| Directions |
Transcribe the listing in full, word for word; pictures do not belong in the copy.

| Record extracts |
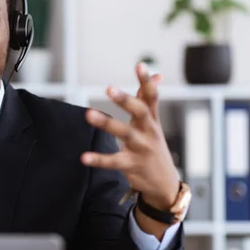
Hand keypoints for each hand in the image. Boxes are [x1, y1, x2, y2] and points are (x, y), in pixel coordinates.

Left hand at [81, 63, 179, 210]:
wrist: (165, 184)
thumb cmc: (154, 146)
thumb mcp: (154, 123)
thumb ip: (149, 99)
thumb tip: (157, 74)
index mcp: (152, 120)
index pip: (152, 97)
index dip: (146, 81)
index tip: (140, 65)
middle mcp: (149, 132)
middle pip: (140, 112)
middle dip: (126, 100)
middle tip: (109, 88)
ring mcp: (141, 149)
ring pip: (125, 134)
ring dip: (107, 123)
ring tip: (89, 114)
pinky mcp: (132, 165)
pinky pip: (113, 161)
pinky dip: (99, 159)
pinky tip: (84, 157)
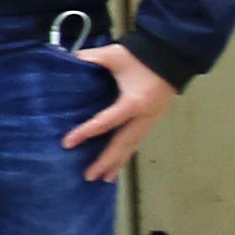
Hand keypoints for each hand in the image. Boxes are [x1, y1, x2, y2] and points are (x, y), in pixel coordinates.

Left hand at [61, 44, 179, 180]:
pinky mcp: (150, 121)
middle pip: (123, 144)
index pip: (106, 122)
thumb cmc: (140, 57)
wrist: (170, 57)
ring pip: (132, 146)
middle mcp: (143, 117)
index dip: (86, 132)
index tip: (68, 143)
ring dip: (117, 162)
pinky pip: (136, 141)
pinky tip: (116, 164)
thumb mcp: (114, 55)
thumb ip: (90, 58)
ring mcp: (149, 121)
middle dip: (106, 161)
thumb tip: (65, 59)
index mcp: (133, 102)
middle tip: (88, 176)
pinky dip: (126, 154)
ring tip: (102, 179)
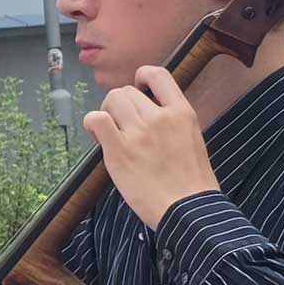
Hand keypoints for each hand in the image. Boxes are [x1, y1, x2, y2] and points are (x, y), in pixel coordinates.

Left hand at [82, 66, 219, 228]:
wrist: (187, 209)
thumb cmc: (190, 182)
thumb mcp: (191, 138)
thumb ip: (171, 121)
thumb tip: (146, 110)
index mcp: (182, 112)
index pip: (158, 75)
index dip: (142, 77)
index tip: (138, 89)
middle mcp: (160, 117)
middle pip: (126, 92)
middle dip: (119, 105)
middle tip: (121, 126)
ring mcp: (139, 133)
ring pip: (111, 101)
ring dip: (107, 114)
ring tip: (111, 133)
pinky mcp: (119, 151)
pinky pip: (97, 119)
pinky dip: (92, 123)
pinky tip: (97, 135)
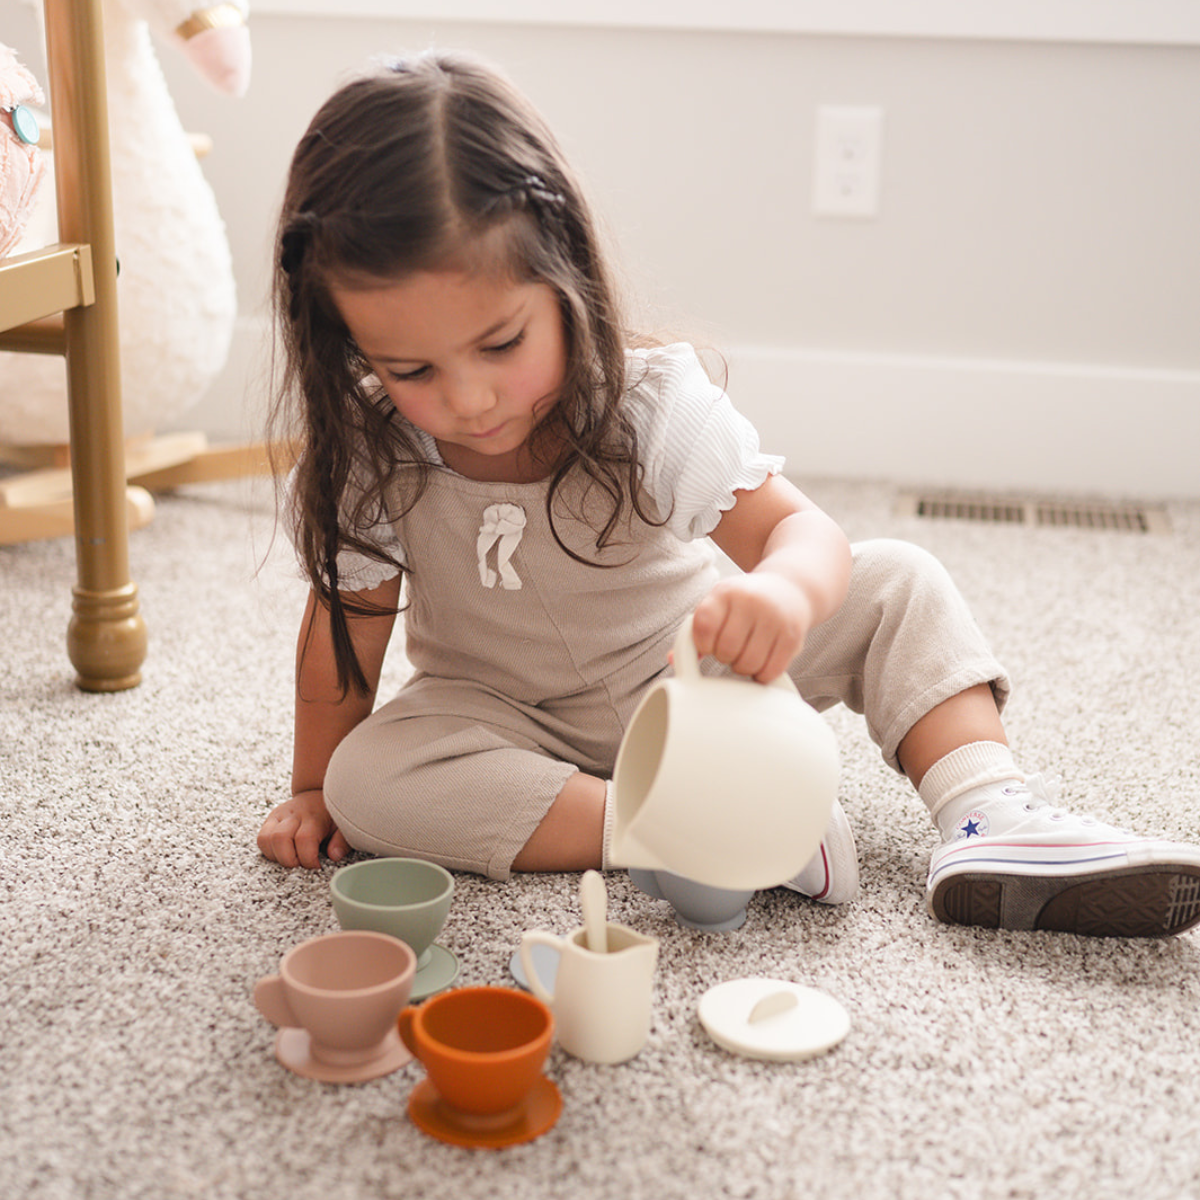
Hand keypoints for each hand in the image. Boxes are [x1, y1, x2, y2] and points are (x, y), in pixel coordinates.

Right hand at [257, 789, 349, 869]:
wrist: (318, 792)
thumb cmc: (332, 812)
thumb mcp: (343, 824)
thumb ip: (342, 841)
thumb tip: (334, 856)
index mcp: (314, 815)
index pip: (305, 839)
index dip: (308, 859)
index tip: (316, 865)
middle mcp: (294, 814)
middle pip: (280, 839)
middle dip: (289, 860)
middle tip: (302, 863)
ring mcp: (279, 815)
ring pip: (265, 839)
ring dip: (277, 856)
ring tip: (293, 858)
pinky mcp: (271, 819)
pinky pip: (261, 839)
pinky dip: (269, 851)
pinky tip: (284, 853)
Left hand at [690, 572, 813, 682]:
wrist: (790, 588)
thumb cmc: (744, 602)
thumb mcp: (719, 605)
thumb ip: (696, 631)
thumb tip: (673, 660)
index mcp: (725, 592)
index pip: (704, 627)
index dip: (703, 644)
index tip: (710, 644)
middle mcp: (751, 602)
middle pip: (726, 650)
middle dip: (724, 657)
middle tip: (731, 649)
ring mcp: (775, 619)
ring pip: (748, 664)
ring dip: (742, 667)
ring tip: (746, 653)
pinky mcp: (793, 637)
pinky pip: (770, 672)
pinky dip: (761, 675)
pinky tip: (761, 661)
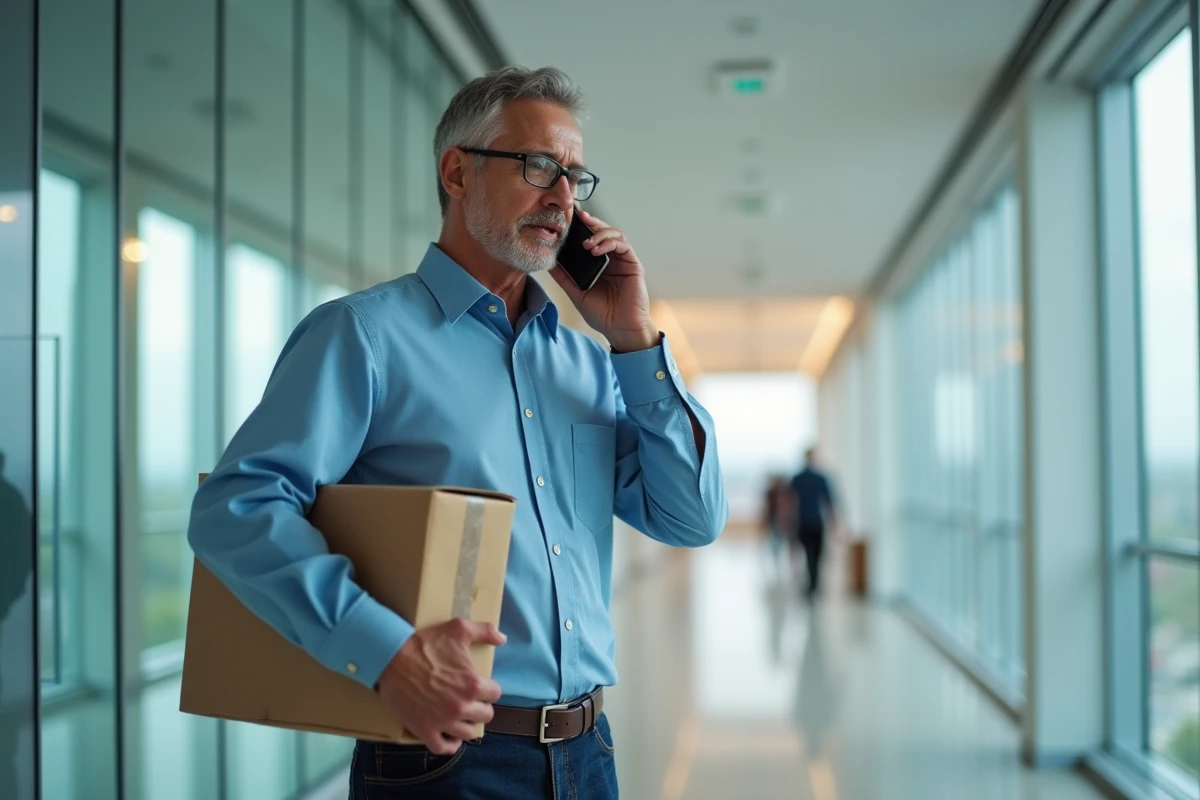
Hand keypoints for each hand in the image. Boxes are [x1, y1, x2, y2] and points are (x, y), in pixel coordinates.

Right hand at [376, 618, 505, 754]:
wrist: (390, 658)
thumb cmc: (425, 644)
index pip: (495, 694)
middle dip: (480, 707)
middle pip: (485, 716)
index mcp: (473, 684)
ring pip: (468, 733)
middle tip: (471, 700)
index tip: (481, 686)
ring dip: (467, 724)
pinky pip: (443, 748)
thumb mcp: (458, 628)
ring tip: (461, 716)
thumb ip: (485, 631)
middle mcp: (461, 706)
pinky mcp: (424, 730)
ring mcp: (443, 721)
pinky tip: (450, 737)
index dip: (489, 689)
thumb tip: (502, 639)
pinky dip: (449, 745)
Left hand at [550, 208, 658, 351]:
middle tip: (578, 216)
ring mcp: (623, 261)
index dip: (581, 228)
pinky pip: (623, 245)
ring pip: (614, 234)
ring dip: (599, 233)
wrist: (620, 330)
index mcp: (599, 264)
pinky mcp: (633, 265)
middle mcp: (612, 259)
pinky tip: (596, 250)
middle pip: (603, 231)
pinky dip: (609, 243)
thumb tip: (548, 262)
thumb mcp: (576, 293)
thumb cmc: (602, 315)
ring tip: (586, 242)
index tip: (568, 220)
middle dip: (591, 222)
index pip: (591, 239)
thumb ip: (564, 277)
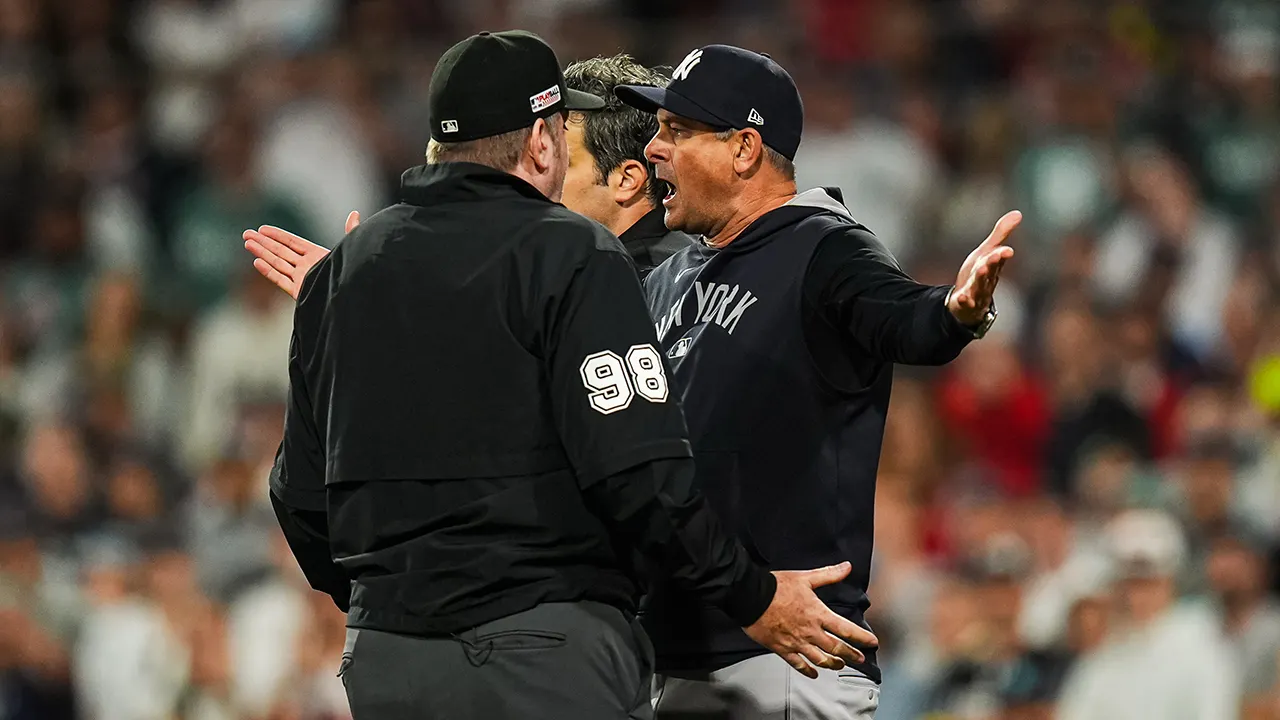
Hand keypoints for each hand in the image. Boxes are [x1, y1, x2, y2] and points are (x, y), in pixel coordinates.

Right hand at [243, 210, 356, 299]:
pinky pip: (281, 280)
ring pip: (278, 264)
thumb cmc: (353, 272)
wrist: (351, 298)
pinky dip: (269, 272)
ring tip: (247, 243)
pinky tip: (257, 262)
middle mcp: (308, 267)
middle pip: (281, 252)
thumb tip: (355, 213)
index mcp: (318, 256)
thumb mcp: (351, 249)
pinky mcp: (300, 292)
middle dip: (263, 242)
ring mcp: (302, 280)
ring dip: (262, 253)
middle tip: (247, 234)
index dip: (278, 235)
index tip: (262, 229)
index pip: (293, 243)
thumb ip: (351, 231)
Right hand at [743, 561, 877, 677]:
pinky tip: (814, 674)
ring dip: (833, 664)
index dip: (862, 637)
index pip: (846, 629)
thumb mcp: (805, 577)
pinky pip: (798, 664)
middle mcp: (810, 631)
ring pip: (820, 659)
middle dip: (851, 655)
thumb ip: (828, 574)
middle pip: (836, 648)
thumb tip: (847, 567)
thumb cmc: (777, 586)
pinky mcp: (782, 649)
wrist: (752, 597)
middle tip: (860, 659)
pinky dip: (808, 671)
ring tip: (839, 665)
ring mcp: (796, 642)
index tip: (872, 642)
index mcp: (818, 614)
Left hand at [948, 210, 1020, 325]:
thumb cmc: (979, 273)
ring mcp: (977, 293)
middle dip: (993, 263)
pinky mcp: (965, 304)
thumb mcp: (987, 251)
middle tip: (995, 255)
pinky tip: (961, 297)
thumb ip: (1000, 234)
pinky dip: (964, 301)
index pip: (999, 259)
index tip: (1007, 250)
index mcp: (993, 266)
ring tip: (982, 269)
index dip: (1002, 255)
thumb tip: (1018, 213)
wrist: (968, 302)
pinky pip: (965, 303)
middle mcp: (987, 280)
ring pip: (979, 286)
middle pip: (990, 271)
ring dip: (980, 278)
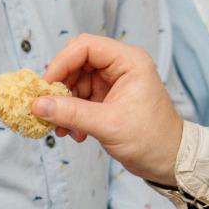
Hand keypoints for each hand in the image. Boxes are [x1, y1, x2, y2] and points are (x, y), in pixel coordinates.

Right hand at [37, 34, 183, 185]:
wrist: (169, 161)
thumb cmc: (151, 139)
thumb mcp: (108, 125)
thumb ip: (72, 113)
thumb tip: (38, 105)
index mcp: (129, 61)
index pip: (86, 47)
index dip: (61, 63)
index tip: (45, 86)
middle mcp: (120, 67)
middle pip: (77, 63)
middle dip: (61, 86)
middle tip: (48, 107)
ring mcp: (113, 83)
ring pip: (75, 83)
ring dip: (65, 106)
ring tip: (63, 129)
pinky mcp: (107, 100)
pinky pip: (80, 99)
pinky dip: (71, 115)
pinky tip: (73, 134)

| Solution to the problem |
Hand keypoints for each hand in the image. Boxes are [x1, y1, x2, y2] and points are (x, y), in pixel coordinates.

Left hand at [81, 63, 179, 210]:
wrist: (165, 184)
thumb cmc: (154, 146)
thumb mcp: (154, 123)
thumb ip: (149, 99)
thumb tip: (157, 74)
index mcp: (152, 120)
index pip: (152, 97)
index dip: (146, 81)
index tip: (140, 65)
middle mcp: (149, 132)
middle pip: (140, 112)
middle dip: (126, 100)
middle tip: (109, 88)
ring mcp: (141, 149)
ring pip: (125, 134)
ring dip: (107, 123)
ring tip: (89, 114)
pinky mcp: (132, 165)
pinky pip: (113, 161)
pinky dip: (99, 159)
pinky tip: (84, 157)
Hand keypoints for each hand in the image. Boxes are [x1, y1, x2, y2] and points are (x, y), in pixel coordinates.

Left hand at [61, 44, 179, 180]:
pinky mcp: (150, 121)
middle pip: (123, 144)
index pip: (106, 122)
thumb cmc: (140, 57)
wrist: (170, 57)
ring pip: (132, 146)
middle mcp: (143, 117)
index dip: (86, 132)
index tip: (68, 143)
ring dip: (117, 162)
pinky pip: (136, 141)
pinky tip: (116, 164)
thumb mcp: (114, 55)
thumb ip: (90, 58)
ring mcp: (149, 121)
middle dip: (106, 161)
thumb tip: (65, 59)
index mcp: (133, 102)
middle tip: (88, 176)
pinky dip: (126, 154)
ring tip: (102, 179)
Hand keypoints for each hand in the image. Boxes are [x1, y1, x2, y2] and points are (x, y), in pixel coordinates.

Left hand at [82, 66, 219, 228]:
wrist: (187, 209)
thumb cmc: (190, 182)
thumb mcp: (191, 138)
thumb ip: (171, 121)
thumb tip: (146, 110)
index mcp: (182, 112)
index pip: (158, 75)
index dip: (142, 77)
index tip: (138, 89)
middle mcp: (160, 117)
middle pip: (126, 92)
middle dip: (119, 105)
middle tip: (121, 126)
ring mcp: (139, 133)
ring pip: (111, 101)
ring dip: (107, 114)
ring tip: (111, 133)
pinky mcp: (119, 151)
pinky pip: (97, 119)
pinky dip: (92, 123)
pinky tip: (97, 135)
Hand keypoints for each hand in the image. Boxes are [x1, y1, x2, y2] and points are (x, y), in pixel coordinates.

Right hand at [257, 789, 349, 869]:
wrist: (318, 792)
thumb cmc: (332, 812)
thumb mcp: (343, 824)
thumb ip: (342, 841)
thumb tip: (334, 856)
index mcp: (314, 815)
index pip: (305, 839)
index dip: (308, 859)
index tip: (316, 865)
middle mcp: (294, 814)
middle pip: (280, 839)
middle dip: (289, 860)
middle tip: (302, 863)
ring mcp: (279, 815)
ring pip: (265, 839)
ring dip: (277, 856)
ring tip: (293, 858)
pinky mcp: (271, 819)
pinky pip: (261, 839)
pinky dip: (269, 851)
pinky tip: (284, 853)
Left hand at [690, 572, 813, 682]:
wrist: (790, 588)
thumb cmc: (744, 602)
thumb mcp: (719, 605)
thumb ip: (696, 631)
thumb tip: (673, 660)
index mcp: (725, 592)
index pip: (704, 627)
index dip: (703, 644)
index tip: (710, 644)
middle mcp: (751, 602)
middle pip: (726, 650)
middle dip: (724, 657)
middle tip: (731, 649)
ring mcp: (775, 619)
ring pip: (748, 664)
ring dip: (742, 667)
ring tip: (746, 653)
pinky mcp: (793, 637)
pinky pip: (770, 672)
pinky dip: (761, 675)
pinky tip: (761, 661)
Hand keypoints for each hand in the image. Boxes are [x1, y1, x2, y2] and points are (x, y), in pixel coordinates.

Right hand at [376, 618, 505, 754]:
wrist: (390, 658)
thumb cmc: (425, 644)
index pip: (495, 694)
middle dip: (480, 707)
middle pip: (485, 716)
index mcp: (473, 684)
ring pip: (468, 733)
middle tip: (471, 700)
index tip: (481, 686)
ring dip: (467, 724)
pinky pip: (443, 748)
thumb mcp: (458, 628)
ring tip: (461, 716)
thumb ip: (485, 631)
middle mcp: (461, 706)
pinky mcp: (424, 730)
ring mcp: (443, 721)
pinky tip: (450, 737)
index dip: (489, 689)
thumb tip: (502, 639)
pinky dip: (449, 745)
Left hand at [550, 208, 658, 351]:
middle tip: (578, 216)
ring mcp: (623, 261)
index dip: (581, 228)
pinky pip: (623, 245)
ring pip: (614, 234)
ring dip: (599, 233)
wrist: (620, 330)
index mcp: (599, 264)
pinky mcp: (633, 265)
middle mcp: (612, 259)
pinky tip: (596, 250)
middle pip: (603, 231)
pinky dip: (609, 243)
thumb tip: (548, 262)
thumb mcp: (576, 293)
thumb cmc: (602, 315)
ring tip: (586, 242)
index tip: (568, 220)
middle dip: (591, 222)
index pip: (591, 239)
thumb ip: (564, 277)
Hand keypoints for each hand in the image. Boxes are [x1, y1, x2, y2] and points are (x, y), in pixel coordinates.

Right hand at [243, 210, 356, 299]:
pinky pip: (281, 280)
ring pip: (278, 264)
thumb cmc: (353, 272)
wrist: (351, 298)
pinky dip: (269, 272)
ring tip: (247, 243)
pinky tip: (257, 262)
middle mcp: (308, 267)
middle pip: (281, 252)
thumb tip: (355, 213)
index mcp: (318, 256)
thumb mcp: (351, 249)
pinky mcp: (300, 292)
middle dip: (263, 242)
ring mcp: (302, 280)
ring dip: (262, 253)
middle tip: (247, 234)
index dip: (278, 235)
index tip: (262, 229)
index pip: (293, 243)
thumb ip: (351, 231)
Right hand at [743, 561, 877, 677]:
pinky tip: (814, 674)
ring dip: (833, 664)
index dip: (862, 637)
index pip: (846, 629)
thumb mcp: (805, 577)
pinky pip: (798, 664)
middle mcp: (810, 631)
ring pip: (820, 659)
middle dip: (851, 655)
thumb ip: (828, 574)
middle pip: (836, 648)
thumb tip: (847, 567)
thumb cmc: (777, 586)
pinky mcp: (782, 649)
wrist: (752, 597)
middle tip: (860, 659)
pinky dip: (808, 671)
ring tip: (839, 665)
ring mcp: (796, 642)
index tip: (872, 642)
index mcp: (818, 614)
Left hand at [948, 210, 1020, 325]:
thumb cmc: (979, 273)
ring mcp: (977, 293)
middle dip: (993, 263)
pinky mcp: (965, 304)
thumb mcp: (987, 251)
middle tip: (995, 255)
pinky tip: (961, 297)
thumb ip: (1000, 234)
pinky dip: (964, 301)
index pip: (999, 259)
index tip: (1007, 250)
index mcp: (993, 266)
ring tip: (982, 269)
index dip: (1002, 255)
thumb tip: (1018, 213)
wrist: (968, 302)
pinky pip: (965, 303)
middle mcp: (987, 280)
ring pip: (979, 286)
middle pip: (990, 271)
ring dip: (980, 278)
Hand keypoints for each hand in the image. Boxes are [x1, y1, x2, y2] and points are (x, y), in pixel coordinates.

Right hand at [37, 34, 183, 185]:
wrist: (169, 161)
thumb cmc: (151, 139)
thumb mcp: (108, 125)
thumb ip: (72, 113)
thumb tip: (38, 105)
index mcp: (129, 61)
index pip: (86, 47)
index dip: (61, 63)
index tip: (45, 86)
middle mcp: (120, 67)
middle pip: (77, 63)
middle dip: (61, 86)
middle tip: (48, 107)
ring mcp: (113, 83)
ring pip: (75, 83)
ring dip: (65, 106)
ring tip: (63, 129)
pinky mcp: (107, 100)
pinky pip: (80, 99)
pinky dip: (71, 115)
pinky tip: (73, 134)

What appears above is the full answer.